* _PROBLEM STATEMENT_: Copy every line of the entries that has the string "functionality" in it.

* _MATERIAL PROVIDED_:
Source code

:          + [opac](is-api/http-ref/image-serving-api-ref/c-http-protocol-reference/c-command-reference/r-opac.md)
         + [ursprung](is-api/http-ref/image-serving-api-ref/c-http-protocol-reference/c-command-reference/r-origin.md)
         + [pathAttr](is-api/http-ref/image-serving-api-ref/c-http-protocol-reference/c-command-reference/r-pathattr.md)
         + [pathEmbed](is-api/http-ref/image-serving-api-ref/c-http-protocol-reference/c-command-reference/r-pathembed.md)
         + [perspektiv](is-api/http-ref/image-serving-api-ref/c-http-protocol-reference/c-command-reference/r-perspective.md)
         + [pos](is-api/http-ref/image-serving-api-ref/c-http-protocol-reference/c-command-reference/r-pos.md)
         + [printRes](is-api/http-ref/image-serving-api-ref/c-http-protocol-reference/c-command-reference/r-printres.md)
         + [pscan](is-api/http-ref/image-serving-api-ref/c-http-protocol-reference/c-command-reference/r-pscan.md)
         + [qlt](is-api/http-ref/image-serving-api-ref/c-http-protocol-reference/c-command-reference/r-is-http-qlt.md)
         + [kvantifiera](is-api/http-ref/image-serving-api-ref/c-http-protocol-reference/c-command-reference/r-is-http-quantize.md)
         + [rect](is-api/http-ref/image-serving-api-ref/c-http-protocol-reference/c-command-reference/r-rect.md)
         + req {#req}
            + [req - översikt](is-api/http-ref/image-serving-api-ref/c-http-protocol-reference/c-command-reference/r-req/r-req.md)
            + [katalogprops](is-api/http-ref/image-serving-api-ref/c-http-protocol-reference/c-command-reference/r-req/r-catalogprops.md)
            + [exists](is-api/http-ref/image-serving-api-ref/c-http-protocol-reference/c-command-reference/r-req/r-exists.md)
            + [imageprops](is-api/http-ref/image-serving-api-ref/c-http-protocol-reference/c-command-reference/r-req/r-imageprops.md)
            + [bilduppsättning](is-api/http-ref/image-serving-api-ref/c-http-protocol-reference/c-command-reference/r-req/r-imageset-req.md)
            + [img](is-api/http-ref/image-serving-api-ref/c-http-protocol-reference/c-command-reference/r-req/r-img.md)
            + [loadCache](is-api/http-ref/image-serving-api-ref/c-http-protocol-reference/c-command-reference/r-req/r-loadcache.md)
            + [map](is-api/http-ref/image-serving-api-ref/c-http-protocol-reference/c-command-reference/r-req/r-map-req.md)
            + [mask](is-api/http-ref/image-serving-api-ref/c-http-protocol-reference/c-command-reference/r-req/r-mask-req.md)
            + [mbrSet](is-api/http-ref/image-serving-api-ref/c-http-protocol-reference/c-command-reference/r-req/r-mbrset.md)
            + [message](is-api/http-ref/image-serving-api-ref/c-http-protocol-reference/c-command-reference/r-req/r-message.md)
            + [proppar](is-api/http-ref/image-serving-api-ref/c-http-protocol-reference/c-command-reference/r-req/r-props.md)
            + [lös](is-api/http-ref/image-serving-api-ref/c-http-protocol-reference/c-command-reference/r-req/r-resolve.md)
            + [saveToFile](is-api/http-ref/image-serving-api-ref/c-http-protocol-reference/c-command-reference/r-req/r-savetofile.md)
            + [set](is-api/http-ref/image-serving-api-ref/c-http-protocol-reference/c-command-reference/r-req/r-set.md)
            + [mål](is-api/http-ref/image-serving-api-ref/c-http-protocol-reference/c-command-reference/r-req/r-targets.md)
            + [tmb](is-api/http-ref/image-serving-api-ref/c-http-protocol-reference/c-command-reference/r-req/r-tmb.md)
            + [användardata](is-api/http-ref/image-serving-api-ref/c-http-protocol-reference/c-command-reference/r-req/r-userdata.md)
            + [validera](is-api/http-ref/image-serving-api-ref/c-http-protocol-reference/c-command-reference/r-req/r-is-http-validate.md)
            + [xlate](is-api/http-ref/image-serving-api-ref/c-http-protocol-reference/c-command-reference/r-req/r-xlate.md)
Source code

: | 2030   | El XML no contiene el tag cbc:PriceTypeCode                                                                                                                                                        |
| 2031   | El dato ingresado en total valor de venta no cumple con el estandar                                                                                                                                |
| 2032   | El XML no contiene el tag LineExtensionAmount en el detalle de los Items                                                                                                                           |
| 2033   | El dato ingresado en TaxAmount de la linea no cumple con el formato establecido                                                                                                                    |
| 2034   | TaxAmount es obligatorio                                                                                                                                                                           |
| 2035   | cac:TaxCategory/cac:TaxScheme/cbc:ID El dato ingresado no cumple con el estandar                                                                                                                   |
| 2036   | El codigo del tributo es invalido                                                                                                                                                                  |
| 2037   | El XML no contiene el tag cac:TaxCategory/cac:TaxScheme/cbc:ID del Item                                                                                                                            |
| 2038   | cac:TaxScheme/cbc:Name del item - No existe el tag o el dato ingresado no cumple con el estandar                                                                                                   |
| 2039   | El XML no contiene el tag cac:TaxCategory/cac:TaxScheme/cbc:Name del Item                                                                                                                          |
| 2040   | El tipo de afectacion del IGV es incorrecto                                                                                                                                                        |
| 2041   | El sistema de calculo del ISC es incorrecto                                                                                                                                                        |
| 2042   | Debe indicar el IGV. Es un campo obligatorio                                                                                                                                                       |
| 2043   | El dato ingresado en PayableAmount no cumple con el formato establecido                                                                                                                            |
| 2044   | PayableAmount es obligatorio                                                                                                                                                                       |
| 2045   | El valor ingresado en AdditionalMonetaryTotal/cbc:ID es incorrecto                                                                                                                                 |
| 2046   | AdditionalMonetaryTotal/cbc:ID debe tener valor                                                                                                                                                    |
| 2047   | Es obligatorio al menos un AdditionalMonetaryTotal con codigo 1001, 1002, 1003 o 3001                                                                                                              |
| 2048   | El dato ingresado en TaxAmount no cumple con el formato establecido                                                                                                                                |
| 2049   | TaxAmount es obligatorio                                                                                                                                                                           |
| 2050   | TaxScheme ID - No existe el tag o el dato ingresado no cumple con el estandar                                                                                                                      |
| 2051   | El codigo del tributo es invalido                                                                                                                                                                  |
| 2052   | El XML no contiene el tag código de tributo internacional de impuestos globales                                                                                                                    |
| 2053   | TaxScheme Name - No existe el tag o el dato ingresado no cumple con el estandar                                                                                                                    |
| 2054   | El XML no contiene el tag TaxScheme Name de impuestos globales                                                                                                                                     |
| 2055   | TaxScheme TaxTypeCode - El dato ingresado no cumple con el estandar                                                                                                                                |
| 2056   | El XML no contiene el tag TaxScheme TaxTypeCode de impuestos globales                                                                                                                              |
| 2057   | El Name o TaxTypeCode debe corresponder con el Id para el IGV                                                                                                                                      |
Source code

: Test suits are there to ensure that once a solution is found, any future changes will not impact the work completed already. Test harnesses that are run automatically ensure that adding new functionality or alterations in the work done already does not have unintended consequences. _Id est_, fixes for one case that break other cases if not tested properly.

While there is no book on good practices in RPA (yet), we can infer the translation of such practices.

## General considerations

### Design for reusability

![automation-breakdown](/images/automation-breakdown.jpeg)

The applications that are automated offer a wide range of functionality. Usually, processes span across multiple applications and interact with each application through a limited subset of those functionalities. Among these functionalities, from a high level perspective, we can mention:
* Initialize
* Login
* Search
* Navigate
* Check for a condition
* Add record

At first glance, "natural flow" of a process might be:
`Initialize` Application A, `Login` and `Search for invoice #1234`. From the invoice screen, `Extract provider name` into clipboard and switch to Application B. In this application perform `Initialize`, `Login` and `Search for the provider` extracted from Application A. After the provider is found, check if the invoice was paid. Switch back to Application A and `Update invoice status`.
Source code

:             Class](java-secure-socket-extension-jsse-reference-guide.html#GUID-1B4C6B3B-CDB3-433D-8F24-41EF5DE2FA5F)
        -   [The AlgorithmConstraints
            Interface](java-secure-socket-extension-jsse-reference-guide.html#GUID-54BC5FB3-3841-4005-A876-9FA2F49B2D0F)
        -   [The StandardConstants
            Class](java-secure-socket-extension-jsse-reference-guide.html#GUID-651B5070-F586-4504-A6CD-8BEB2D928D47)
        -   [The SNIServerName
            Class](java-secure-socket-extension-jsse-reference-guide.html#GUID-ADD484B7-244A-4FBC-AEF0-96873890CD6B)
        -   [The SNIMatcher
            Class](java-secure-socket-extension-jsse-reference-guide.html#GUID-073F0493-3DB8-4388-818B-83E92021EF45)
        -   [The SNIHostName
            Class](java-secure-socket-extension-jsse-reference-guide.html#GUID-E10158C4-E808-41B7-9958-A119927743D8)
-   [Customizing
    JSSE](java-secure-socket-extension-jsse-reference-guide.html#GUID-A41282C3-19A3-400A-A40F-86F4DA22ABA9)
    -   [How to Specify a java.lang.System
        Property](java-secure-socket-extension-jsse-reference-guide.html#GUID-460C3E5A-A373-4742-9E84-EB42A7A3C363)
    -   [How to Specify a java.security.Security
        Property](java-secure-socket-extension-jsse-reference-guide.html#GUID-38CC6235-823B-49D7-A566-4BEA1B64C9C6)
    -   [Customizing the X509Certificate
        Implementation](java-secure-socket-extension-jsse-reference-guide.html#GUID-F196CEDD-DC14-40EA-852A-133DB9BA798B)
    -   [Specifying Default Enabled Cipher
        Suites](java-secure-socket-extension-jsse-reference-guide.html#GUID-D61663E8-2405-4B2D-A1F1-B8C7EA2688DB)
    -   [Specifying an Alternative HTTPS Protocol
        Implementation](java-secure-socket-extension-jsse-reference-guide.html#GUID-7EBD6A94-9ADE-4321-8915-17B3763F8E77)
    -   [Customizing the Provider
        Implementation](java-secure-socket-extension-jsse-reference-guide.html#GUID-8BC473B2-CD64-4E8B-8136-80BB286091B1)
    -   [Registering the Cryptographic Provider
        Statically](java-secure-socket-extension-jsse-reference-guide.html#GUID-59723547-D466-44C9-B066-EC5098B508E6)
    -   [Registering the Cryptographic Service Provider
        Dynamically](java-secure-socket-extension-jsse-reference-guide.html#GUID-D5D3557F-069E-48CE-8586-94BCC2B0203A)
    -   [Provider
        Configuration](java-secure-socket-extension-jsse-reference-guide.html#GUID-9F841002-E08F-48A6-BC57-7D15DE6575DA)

* _SOLUTION FOR THIS PROBLEM_:
: Test suits are there to ensure that once a solution is found, any future changes will not impact the work completed already. Test harnesses that are run automatically ensure that adding new functionality or alterations in the work done already does not have unintended consequences. _Id est_, fixes for one case that break other cases if not tested properly.
The applications that are automated offer a wide range of functionality. Usually, processes span across multiple applications and interact with each application through a limited subset of those functionalities. Among these functionalities, from a high level perspective, we can mention:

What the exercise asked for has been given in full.